Ondanks de pesterijen die hij in eigen land te verduren kreeg, genoot Pasternak in het Westen veel bijval voor zijn roman. Toen de secretaris van de Zweedse Academie op 23 oktober 1958 aankondigde dat de schrijver was uitgekozen als winnaar van de Nobelprijs voor literatuur, vestigde hij indirect de aandacht op Dokter Zjivago door te verwijzen naar Pasternaks verdiensten op het gebied van zowel de poëzie als de grote epische traditie van Rusland. De daaruit voortvloeiende speculaties dat de prijs in feite alleen was toegekend voor Dokter Zjivago, en dat de poëzie alleen uit beleefdheid was genoemd, dompelde de auteur onder in een politiek geladen internationale controverse die zelfs na zijn dood in 1960 voortduurde. Hoewel Pasternak aanvankelijk de prijs aanvaardde, met de boodschap, zoals geciteerd in Time, dat hij “oneindig dankbaar, ontroerd, trots, verrast, overweldigd” was, wees hij de prijs zes dagen later officieel af. In A Captive of Time gaf Ivinskaya toe dat ze Pasternak had overgehaald een afwijzing te tekenen “in view of the meaning given the award by the society in which live.”
Desondanks werd Pasternak uit de Sovjet Schrijvers Unie gezet en als een verrader beschouwd. Dusko Doder, die in de Los Angeles Times schrijft, beschrijft enkele van de bittere aanvallen op Pasternak nadat hij tot Nobelprijswinnaar was uitgeroepen. Een vakbondsafgevaardigde noemde de schrijver “een literaire hoer, ingehuurd en gehouden in Amerika’s anti-Sovjet bordeel”. Een regeringsfunctionaris noemde hem “een varken dat de plek waar hij eet heeft bevuild en vuil heeft gestrooid over degenen door wier arbeid hij leeft en ademt”. Communistische propagandisten drongen erop aan dat de schrijver uit Rusland zou worden verbannen. Maar na Pasternaks weigering van de prijs en zijn smeekbede aan premier Nikita Chroesjtsjov – in een brief, waarvan een uittreksel is gepubliceerd in de New York Times – zei hij tegen de Sovjetleider: “Het moederland verlaten is voor mij gelijk aan de dood. Ik ben door geboorte, leven en werk met Rusland verbonden” – de schrijver kreeg toestemming in zijn geboorteland te blijven.

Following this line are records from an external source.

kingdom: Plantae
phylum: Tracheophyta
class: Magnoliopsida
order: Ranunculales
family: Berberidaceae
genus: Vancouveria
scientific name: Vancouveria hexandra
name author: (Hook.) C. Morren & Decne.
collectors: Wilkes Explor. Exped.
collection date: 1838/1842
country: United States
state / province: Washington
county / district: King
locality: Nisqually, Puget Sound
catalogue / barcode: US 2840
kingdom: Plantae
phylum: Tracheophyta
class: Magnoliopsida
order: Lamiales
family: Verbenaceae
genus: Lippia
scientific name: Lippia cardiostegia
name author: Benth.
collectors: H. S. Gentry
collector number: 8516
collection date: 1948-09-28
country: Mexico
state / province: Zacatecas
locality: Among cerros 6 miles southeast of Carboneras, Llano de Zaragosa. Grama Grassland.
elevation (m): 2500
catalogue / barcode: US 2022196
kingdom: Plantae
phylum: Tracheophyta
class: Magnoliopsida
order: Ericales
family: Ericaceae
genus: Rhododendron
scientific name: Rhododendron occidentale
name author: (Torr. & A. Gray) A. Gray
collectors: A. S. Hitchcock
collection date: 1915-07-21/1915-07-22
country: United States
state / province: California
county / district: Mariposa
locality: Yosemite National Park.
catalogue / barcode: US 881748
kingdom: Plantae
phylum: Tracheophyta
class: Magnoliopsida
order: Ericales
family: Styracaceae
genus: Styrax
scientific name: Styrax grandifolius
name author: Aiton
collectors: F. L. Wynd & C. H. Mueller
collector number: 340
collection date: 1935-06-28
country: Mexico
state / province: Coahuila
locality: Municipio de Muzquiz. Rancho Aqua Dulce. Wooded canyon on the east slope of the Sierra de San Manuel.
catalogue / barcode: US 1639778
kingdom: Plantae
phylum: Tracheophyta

Pasternak stierf als een gedesillusioneerd en in ongenade gevallen man op 30 mei 1960. Zoals geciteerd in zijn overlijdensbericht in de New York Times, geeft een van de gedichten uit Doctor Zhivago de auteur een passend grafschrift: “De beroering is voorbij. … / Ik span me in om de verre echo te laten weerklinken / Een hint voor de gebeurtenissen die in mijn tijd kunnen komen. / De volgorde van de handelingen is uitgedacht en gepland… En niets kan de val van het slotgordijn afwenden. / Ik sta alleen. … / Het leven tot het einde toe leven is geen kinderlijke taak.”
In wat Philip Taubman, in de New York Times, een “rehabilitatie” noemde die “misschien wel het meest zichtbare symbool is geworden van het veranderende culturele klimaat onder Gorbatsjov,” verdiende Pasternak in de dood eindelijk de erkenning van zijn land die hem tijdens zijn leven werd ontzegd. De auteur kreeg postuum zijn plaats in de Schrijversbond terug op 19 februari 1987. En, drie decennia na de oorspronkelijke uitgave, werd Dokter Zjivago eindelijk gepubliceerd in Rusland in 1988, om vrij gelezen en genoten te worden zoals Pasternak het bedoeld had.